## Supplied records
-------------------------
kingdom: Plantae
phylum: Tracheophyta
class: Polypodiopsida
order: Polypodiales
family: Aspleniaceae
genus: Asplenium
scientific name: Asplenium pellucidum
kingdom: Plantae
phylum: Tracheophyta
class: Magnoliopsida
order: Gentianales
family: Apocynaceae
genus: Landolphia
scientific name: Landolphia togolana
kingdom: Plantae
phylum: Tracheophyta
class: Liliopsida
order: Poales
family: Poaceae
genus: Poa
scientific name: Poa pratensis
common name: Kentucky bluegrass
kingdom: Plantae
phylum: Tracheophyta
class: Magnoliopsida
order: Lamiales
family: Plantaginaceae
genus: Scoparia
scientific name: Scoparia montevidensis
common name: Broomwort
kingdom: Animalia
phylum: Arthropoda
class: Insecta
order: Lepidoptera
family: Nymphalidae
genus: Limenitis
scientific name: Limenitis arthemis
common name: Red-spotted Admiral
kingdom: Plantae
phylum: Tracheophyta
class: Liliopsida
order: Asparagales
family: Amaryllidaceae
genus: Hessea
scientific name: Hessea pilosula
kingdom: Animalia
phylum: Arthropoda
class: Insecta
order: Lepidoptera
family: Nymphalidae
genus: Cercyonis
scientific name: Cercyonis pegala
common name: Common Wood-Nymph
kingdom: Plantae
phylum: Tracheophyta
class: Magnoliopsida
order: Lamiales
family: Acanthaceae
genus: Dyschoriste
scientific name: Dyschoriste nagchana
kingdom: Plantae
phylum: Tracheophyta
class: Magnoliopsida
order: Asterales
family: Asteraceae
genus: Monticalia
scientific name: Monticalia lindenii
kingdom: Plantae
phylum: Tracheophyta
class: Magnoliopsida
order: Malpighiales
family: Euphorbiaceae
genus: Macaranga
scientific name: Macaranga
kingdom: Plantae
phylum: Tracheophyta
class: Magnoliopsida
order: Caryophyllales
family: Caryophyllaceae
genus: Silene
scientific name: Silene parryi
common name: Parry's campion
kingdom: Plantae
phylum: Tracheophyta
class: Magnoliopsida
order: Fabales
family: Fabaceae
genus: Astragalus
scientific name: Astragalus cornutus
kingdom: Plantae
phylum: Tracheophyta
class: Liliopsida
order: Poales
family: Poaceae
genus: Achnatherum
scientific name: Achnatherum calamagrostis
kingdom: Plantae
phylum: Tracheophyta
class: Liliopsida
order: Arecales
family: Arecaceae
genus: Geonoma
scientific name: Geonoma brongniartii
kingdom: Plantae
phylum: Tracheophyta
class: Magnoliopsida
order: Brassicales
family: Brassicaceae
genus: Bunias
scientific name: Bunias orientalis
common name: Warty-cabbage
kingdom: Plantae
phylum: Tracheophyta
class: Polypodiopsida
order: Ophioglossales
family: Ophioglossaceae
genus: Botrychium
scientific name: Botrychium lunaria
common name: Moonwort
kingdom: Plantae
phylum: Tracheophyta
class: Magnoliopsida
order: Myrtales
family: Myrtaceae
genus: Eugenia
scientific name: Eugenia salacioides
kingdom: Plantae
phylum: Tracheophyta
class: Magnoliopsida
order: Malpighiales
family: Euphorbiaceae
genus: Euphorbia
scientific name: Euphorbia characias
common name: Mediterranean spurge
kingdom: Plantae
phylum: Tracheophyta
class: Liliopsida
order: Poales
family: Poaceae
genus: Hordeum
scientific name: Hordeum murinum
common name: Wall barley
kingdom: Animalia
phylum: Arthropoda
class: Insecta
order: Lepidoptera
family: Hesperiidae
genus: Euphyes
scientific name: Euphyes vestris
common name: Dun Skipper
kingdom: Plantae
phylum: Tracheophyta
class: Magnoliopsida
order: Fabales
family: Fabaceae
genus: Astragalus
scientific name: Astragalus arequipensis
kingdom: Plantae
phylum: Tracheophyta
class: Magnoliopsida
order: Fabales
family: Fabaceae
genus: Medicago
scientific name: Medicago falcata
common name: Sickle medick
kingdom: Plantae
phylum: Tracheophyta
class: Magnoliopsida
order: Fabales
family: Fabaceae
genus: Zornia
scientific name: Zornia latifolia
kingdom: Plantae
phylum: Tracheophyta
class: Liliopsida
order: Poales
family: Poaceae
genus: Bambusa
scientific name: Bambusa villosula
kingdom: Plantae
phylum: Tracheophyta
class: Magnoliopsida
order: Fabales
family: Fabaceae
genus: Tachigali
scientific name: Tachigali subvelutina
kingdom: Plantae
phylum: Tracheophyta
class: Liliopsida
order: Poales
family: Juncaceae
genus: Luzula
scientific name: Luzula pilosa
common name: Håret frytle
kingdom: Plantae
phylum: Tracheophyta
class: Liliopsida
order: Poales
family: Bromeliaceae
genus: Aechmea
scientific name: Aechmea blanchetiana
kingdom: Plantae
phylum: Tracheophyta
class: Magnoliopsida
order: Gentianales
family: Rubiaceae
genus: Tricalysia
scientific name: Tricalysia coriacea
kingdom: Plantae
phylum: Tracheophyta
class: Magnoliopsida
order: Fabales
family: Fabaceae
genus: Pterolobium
-------------------------
## Stated exercise
Transcribe every line of the listing above, reproducing each one verbatim.

## Solution to the problem
kingdom: Plantae
phylum: Tracheophyta
class: Polypodiopsida
order: Polypodiales
family: Aspleniaceae
genus: Asplenium
scientific name: Asplenium pellucidum
kingdom: Plantae
phylum: Tracheophyta
class: Magnoliopsida
order: Gentianales
family: Apocynaceae
genus: Landolphia
scientific name: Landolphia togolana
kingdom: Plantae
phylum: Tracheophyta
class: Liliopsida
order: Poales
family: Poaceae
genus: Poa
scientific name: Poa pratensis
common name: Kentucky bluegrass
kingdom: Plantae
phylum: Tracheophyta
class: Magnoliopsida
order: Lamiales
family: Plantaginaceae
genus: Scoparia
scientific name: Scoparia montevidensis
common name: Broomwort
kingdom: Animalia
phylum: Arthropoda
class: Insecta
order: Lepidoptera
family: Nymphalidae
genus: Limenitis
scientific name: Limenitis arthemis
common name: Red-spotted Admiral
kingdom: Plantae
phylum: Tracheophyta
class: Liliopsida
order: Asparagales
family: Amaryllidaceae
genus: Hessea
scientific name: Hessea pilosula
kingdom: Animalia
phylum: Arthropoda
class: Insecta
order: Lepidoptera
family: Nymphalidae
genus: Cercyonis
scientific name: Cercyonis pegala
common name: Common Wood-Nymph
kingdom: Plantae
phylum: Tracheophyta
class: Magnoliopsida
order: Lamiales
family: Acanthaceae
genus: Dyschoriste
scientific name: Dyschoriste nagchana
kingdom: Plantae
phylum: Tracheophyta
class: Magnoliopsida
order: Asterales
family: Asteraceae
genus: Monticalia
scientific name: Monticalia lindenii
kingdom: Plantae
phylum: Tracheophyta
class: Magnoliopsida
order: Malpighiales
family: Euphorbiaceae
genus: Macaranga
scientific name: Macaranga
kingdom: Plantae
phylum: Tracheophyta
class: Magnoliopsida
order: Caryophyllales
family: Caryophyllaceae
genus: Silene
scientific name: Silene parryi
common name: Parry's campion
kingdom: Plantae
phylum: Tracheophyta
class: Magnoliopsida
order: Fabales
family: Fabaceae
genus: Astragalus
scientific name: Astragalus cornutus
kingdom: Plantae
phylum: Tracheophyta
class: Liliopsida
order: Poales
family: Poaceae
genus: Achnatherum
scientific name: Achnatherum calamagrostis
kingdom: Plantae
phylum: Tracheophyta
class: Liliopsida
order: Arecales
family: Arecaceae
genus: Geonoma
scientific name: Geonoma brongniartii
kingdom: Plantae
phylum: Tracheophyta
class: Magnoliopsida
order: Brassicales
family: Brassicaceae
genus: Bunias
scientific name: Bunias orientalis
common name: Warty-cabbage
kingdom: Plantae
phylum: Tracheophyta
class: Polypodiopsida
order: Ophioglossales
family: Ophioglossaceae
genus: Botrychium
scientific name: Botrychium lunaria
common name: Moonwort
kingdom: Plantae
phylum: Tracheophyta
class: Magnoliopsida
order: Myrtales
family: Myrtaceae
genus: Eugenia
scientific name: Eugenia salacioides
kingdom: Plantae
phylum: Tracheophyta
class: Magnoliopsida
order: Malpighiales
family: Euphorbiaceae
genus: Euphorbia
scientific name: Euphorbia characias
common name: Mediterranean spurge
kingdom: Plantae
phylum: Tracheophyta
class: Liliopsida
order: Poales
family: Poaceae
genus: Hordeum
scientific name: Hordeum murinum
common name: Wall barley
kingdom: Animalia
phylum: Arthropoda
class: Insecta
order: Lepidoptera
family: Hesperiidae
genus: Euphyes
scientific name: Euphyes vestris
common name: Dun Skipper
kingdom: Plantae
phylum: Tracheophyta
class: Magnoliopsida
order: Fabales
family: Fabaceae
genus: Astragalus
scientific name: Astragalus arequipensis
kingdom: Plantae
phylum: Tracheophyta
class: Magnoliopsida
order: Fabales
family: Fabaceae
genus: Medicago
scientific name: Medicago falcata
common name: Sickle medick
kingdom: Plantae
phylum: Tracheophyta
class: Magnoliopsida
order: Fabales
family: Fabaceae
genus: Zornia
scientific name: Zornia latifolia
kingdom: Plantae
phylum: Tracheophyta
class: Liliopsida
order: Poales
family: Poaceae
genus: Bambusa
scientific name: Bambusa villosula
kingdom: Plantae
phylum: Tracheophyta
class: Magnoliopsida
order: Fabales
family: Fabaceae
genus: Tachigali
scientific name: Tachigali subvelutina
kingdom: Plantae
phylum: Tracheophyta
class: Liliopsida
order: Poales
family: Juncaceae
genus: Luzula
scientific name: Luzula pilosa
common name: Håret frytle
kingdom: Plantae
phylum: Tracheophyta
class: Liliopsida
order: Poales
family: Bromeliaceae
genus: Aechmea
scientific name: Aechmea blanchetiana
kingdom: Plantae
phylum: Tracheophyta
class: Magnoliopsida
order: Gentianales
family: Rubiaceae
genus: Tricalysia
scientific name: Tricalysia coriacea
kingdom: Plantae
phylum: Tracheophyta
class: Magnoliopsida
order: Fabales
family: Fabaceae
genus: Pterolobium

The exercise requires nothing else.